Kurznachrichtendienste: Online-Dienste, mit denen man am Smartphone und teilweise auch am PC Kurznachrichten übermitteln kann. Dazu gehören SMS, Messenger und Microblogging.

Messenger [messindscher, auf Deutsch „Bote“]: Anwendungen auf dem Smartphone, mit denen man Textnachrichten, Videos und Fotos in Echtzeit über WLAN oder mobile Daten austauschen kann.

Microblogging [meikroblogging]: das Veröffentlichen von sehr kurz gefassten Nachrichten in Echtzeit. Einer der bekanntesten Dienste dafür ist „X“ [ex], ehemals „Twitter“.

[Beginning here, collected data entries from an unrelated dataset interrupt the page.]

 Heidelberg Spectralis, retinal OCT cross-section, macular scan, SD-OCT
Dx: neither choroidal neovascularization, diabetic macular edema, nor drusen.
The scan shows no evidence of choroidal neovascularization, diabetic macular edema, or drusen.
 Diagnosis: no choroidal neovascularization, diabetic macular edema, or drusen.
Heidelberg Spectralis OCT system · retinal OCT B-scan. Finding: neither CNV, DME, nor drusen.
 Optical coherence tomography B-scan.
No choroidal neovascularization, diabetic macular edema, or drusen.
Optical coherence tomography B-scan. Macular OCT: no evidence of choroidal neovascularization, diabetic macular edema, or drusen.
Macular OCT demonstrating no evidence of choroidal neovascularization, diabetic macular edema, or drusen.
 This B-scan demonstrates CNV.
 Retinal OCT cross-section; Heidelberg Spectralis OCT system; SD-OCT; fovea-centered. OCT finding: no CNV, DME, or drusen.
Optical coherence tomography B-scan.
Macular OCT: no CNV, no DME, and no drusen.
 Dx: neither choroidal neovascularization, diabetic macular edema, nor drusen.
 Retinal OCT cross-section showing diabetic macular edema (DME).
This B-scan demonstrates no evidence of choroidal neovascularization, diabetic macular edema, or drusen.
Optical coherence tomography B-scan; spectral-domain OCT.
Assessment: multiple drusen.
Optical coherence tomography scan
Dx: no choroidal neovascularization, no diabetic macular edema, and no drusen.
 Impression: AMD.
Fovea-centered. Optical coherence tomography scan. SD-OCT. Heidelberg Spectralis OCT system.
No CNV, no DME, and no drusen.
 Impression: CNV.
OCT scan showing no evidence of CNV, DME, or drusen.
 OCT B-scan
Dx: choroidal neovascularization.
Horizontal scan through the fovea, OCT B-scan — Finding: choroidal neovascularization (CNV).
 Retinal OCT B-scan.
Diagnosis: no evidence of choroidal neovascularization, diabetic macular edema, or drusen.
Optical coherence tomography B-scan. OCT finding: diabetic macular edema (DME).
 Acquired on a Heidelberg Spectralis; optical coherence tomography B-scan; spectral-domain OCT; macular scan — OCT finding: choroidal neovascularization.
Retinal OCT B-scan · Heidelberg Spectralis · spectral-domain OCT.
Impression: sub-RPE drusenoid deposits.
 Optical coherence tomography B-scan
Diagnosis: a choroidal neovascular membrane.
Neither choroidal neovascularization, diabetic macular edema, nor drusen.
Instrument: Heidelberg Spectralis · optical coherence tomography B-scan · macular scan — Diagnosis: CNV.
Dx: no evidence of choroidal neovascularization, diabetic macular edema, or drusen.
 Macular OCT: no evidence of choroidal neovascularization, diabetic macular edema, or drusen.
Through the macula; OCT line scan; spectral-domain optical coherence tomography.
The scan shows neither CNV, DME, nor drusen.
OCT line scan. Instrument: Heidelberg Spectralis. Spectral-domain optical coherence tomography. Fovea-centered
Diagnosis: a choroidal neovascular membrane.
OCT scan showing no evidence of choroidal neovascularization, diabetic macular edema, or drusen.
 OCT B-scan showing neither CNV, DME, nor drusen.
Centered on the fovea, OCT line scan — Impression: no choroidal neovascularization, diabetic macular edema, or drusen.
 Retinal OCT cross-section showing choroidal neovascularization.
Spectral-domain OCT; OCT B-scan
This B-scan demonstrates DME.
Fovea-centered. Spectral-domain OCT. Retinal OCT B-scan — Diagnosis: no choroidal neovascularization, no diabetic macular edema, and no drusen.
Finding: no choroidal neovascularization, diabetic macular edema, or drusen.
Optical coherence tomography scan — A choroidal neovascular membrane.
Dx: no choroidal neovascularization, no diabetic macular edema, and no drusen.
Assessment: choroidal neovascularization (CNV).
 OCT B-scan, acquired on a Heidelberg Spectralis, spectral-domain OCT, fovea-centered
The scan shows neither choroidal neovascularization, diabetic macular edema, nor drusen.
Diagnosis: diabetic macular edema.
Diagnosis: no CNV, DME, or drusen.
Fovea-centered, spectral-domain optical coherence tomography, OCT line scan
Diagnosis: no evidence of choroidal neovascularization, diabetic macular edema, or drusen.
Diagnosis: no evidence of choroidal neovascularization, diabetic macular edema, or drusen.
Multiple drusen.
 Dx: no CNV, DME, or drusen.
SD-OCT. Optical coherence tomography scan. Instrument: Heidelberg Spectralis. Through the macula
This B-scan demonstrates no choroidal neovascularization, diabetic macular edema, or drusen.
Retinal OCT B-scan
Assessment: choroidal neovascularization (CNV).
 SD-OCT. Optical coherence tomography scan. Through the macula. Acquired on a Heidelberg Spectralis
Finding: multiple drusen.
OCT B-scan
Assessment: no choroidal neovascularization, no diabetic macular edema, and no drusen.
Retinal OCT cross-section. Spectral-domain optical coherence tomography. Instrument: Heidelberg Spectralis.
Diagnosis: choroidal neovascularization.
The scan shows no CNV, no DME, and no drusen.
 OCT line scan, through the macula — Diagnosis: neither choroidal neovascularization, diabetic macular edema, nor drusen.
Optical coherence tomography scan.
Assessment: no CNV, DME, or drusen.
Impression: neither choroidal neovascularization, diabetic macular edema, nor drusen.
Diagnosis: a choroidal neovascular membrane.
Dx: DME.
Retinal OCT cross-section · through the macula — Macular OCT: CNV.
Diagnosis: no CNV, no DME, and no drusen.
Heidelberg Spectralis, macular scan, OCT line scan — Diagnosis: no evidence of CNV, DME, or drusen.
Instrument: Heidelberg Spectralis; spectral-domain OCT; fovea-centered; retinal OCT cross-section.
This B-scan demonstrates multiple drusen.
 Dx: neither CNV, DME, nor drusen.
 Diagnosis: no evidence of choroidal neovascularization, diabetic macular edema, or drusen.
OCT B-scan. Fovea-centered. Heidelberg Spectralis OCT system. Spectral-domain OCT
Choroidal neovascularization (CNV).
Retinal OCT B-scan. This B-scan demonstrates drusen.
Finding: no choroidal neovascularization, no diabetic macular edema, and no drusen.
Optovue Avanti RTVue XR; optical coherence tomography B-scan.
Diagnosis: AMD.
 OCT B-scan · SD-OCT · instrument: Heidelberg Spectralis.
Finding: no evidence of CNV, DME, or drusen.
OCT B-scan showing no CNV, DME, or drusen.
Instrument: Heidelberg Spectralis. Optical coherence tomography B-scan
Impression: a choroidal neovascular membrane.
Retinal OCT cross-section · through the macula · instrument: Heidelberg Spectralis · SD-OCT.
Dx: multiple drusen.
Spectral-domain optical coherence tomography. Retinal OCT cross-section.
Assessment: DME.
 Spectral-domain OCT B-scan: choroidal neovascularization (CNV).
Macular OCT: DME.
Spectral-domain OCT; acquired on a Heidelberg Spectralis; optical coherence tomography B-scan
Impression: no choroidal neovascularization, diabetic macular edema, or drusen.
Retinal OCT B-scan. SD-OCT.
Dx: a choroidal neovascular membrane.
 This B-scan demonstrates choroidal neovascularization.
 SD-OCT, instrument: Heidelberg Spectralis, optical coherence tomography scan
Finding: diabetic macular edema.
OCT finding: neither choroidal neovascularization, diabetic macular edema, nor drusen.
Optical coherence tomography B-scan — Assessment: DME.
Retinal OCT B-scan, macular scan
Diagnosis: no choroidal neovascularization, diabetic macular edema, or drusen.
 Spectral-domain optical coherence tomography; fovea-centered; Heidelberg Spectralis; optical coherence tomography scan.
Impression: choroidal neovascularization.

SMS [gesprochen es em es]: steht für Short Message Service [schort messidsch sörvis], auf Deutsch Kurznachrichtendienst. Damit werden über das Mobilfunknetz Textnachrichten verschickt.

WLAN: Wireless Local Area Network [waieless lokl äriä netwöök, im Deutschen gesprochen Weelan]. Ein drahtloses lokales Funknetz, über das mobile Endgeräte wie Smartphones, Tablets oder Notebooks an das Internet angebunden werden können.

Der nächste Termin für das Digitalcafé ist der 11. April von 18-20 Uhr im Gewölbekeller des Herrenhauses Eichenzell, Am Hof 12. Das Thema für diesen Abend wird noch bekannt gegeben.